Experience helps Angus’ younger brother Henry (Nathan Meister) overcome his panic attacks that break out anytime he’s around sheep. Henry’s disorder started 15 years earlier when the high and mighty maniac Angus killed Henry’s pet sheep, then slaughtered it and wore its bloody hide.

This movie is pretty crazy, but there’s more. Experience and Henry go down in the offal pit, a place where every type of disgusting refuse is placed on a sheep ranch, and she lights a geranium-scented candle so they can become grounded while the man-eating sheep are at their heels. Grant (Oliver Driver), Experience’s boyfriend, is somewhere on the ranch, biting Angus and eating little bunnies even though both are animal activists who have come to stop the genetic engineering.

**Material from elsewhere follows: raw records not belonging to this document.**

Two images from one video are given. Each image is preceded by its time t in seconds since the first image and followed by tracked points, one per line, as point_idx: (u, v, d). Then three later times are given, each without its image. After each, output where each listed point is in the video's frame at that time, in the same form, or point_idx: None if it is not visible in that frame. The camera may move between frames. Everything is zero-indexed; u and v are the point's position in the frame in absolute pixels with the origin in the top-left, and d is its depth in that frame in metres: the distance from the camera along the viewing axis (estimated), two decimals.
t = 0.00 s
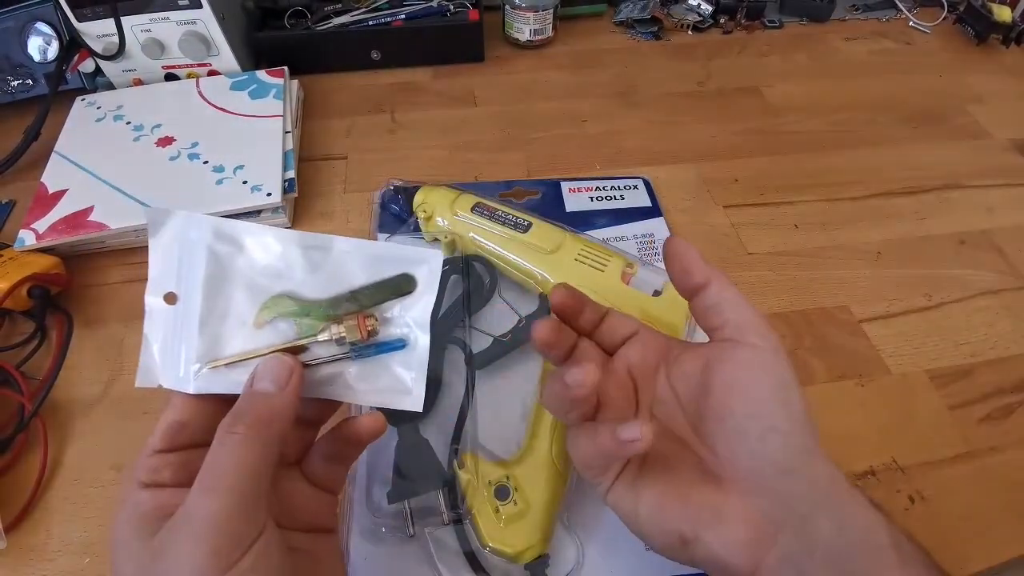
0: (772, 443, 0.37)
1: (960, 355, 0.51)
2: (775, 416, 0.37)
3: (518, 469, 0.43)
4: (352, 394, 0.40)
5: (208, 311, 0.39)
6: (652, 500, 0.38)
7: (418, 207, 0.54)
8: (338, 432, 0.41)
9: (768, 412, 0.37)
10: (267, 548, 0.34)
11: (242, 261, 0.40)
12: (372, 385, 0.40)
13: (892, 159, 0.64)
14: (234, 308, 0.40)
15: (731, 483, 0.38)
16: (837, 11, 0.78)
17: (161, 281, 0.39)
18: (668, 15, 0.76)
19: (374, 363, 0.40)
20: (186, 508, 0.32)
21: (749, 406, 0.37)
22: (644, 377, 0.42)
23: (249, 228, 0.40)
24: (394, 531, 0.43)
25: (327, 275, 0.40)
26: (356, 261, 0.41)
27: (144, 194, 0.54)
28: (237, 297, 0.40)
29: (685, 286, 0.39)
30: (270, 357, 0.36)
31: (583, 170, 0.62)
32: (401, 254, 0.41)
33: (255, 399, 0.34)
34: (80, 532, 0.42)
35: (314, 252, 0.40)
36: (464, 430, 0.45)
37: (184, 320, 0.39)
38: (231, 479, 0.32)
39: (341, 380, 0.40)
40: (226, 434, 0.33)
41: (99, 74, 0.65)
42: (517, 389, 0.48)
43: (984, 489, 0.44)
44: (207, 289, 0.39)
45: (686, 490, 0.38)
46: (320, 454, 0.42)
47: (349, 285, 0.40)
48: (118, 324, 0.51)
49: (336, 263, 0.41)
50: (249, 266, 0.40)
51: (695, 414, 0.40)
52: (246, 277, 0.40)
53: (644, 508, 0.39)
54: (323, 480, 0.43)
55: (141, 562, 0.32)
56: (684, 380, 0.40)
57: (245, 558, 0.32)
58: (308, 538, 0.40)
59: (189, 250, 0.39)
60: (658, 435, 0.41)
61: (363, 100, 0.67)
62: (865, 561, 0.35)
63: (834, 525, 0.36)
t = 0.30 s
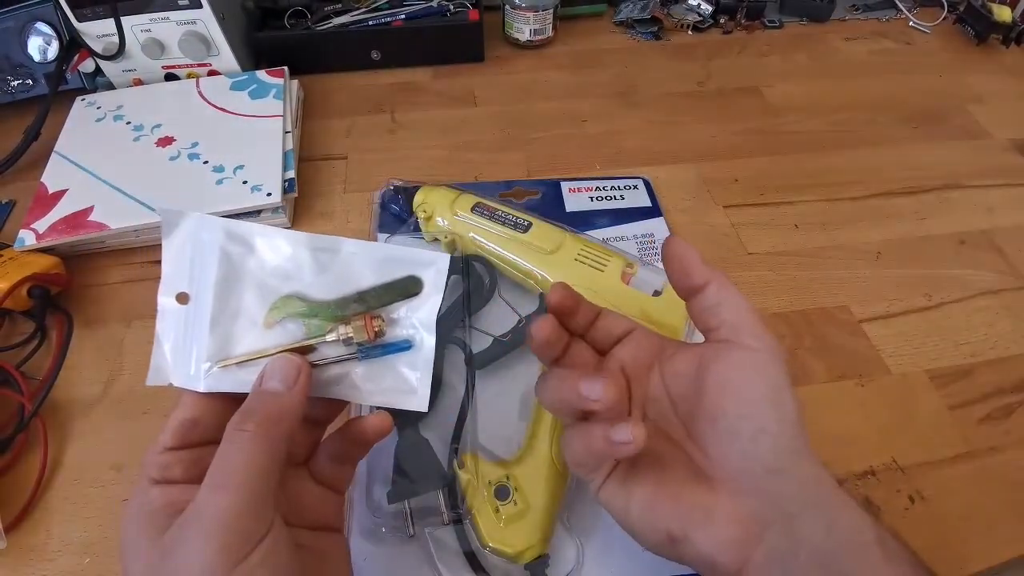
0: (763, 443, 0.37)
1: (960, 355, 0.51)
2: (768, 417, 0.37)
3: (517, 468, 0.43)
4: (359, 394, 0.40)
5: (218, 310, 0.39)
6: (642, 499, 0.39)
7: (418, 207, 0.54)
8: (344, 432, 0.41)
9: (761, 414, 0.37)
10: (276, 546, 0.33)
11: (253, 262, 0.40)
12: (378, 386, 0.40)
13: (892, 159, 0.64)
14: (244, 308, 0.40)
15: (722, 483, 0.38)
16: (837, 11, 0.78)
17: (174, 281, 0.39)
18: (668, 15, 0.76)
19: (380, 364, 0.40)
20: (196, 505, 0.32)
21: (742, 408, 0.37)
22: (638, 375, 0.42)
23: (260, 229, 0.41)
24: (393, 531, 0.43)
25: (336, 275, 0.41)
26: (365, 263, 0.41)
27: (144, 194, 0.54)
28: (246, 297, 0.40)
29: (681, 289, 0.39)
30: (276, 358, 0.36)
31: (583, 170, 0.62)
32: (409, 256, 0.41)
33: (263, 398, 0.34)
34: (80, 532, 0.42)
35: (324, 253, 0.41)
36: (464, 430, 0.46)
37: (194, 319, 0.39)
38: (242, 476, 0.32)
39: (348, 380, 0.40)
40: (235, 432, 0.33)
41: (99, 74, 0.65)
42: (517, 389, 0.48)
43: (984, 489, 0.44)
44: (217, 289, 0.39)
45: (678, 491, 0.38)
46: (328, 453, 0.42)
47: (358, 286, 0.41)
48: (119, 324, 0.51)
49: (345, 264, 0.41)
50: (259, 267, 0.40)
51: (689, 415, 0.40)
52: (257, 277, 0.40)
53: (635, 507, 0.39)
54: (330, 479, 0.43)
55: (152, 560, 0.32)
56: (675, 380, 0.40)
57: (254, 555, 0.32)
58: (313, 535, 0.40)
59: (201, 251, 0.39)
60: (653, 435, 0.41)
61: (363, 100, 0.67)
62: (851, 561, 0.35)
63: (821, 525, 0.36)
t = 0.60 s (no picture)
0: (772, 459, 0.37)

Everything returns to normal with a lighter thrown into the infected herd because of the combination of fleece – very flammable – and methane gas, compliments of the sheep.

Go from New Zealand to the gypsies in “Gypsy Caravan,” a tour set up by the World Institute of Music to promote these incredible musicians. The Little Dust Film Company wove a beautiful story into this six-week tour. The music and filming are of such high quality it begs to last longer. The Roma, who are gypsies, originally came from India and spread on a “thousand-year journey” to the Eastern bloc countries.

Taraf de Haidouks comes from a tiny village in Romania where the money from their tours goes to feed the village. Nicolai, the aging violin player, dies during the tour and his funeral is very moving in the film. Their music is so moving, way beyond fusion; the funeral becomes a celebration of feelings.

The way they live is so simple: still using horse-drawn carts, slaughtering their own chickens and drinking from the village well. This way of life can still be seen taking the train from Belgrade, Yugoslavia, to Athens, Greece. The film returns to the tour in America and then goes to each gypsy’s hometown in Macedonia, Spain and India. The Indian group Maharaja says, “Music is God’s greatest gift,” and it also makes lots of money, putting them in the caste of dancers and musicians.

Antonio El Pipa Flamenco Ensemble are seriously passionate about flamenco. Antonio’s Aunt Juana is illiterate, so her movements and singing are overcomingly heartfelt. They are all proud to be gypsies; as Antonio says, “Gypsies have been marginalized and persecuted by others for centuries as thieves and murderers.”

Maybe it is the penchant for wearing gold jewelry yet wanting to live a simple life that called suspicion to them. Whatever the cause, “Gypsy Caravan” demystifies the stereotypical gypsy and emerges with incredible masters of music who bring out the “duende,” sadness and laughter simultaneously, of the world.

The gypsy saying is “You cannot walk a straight line when there is a bend in the road.” And so it is. These were great movies.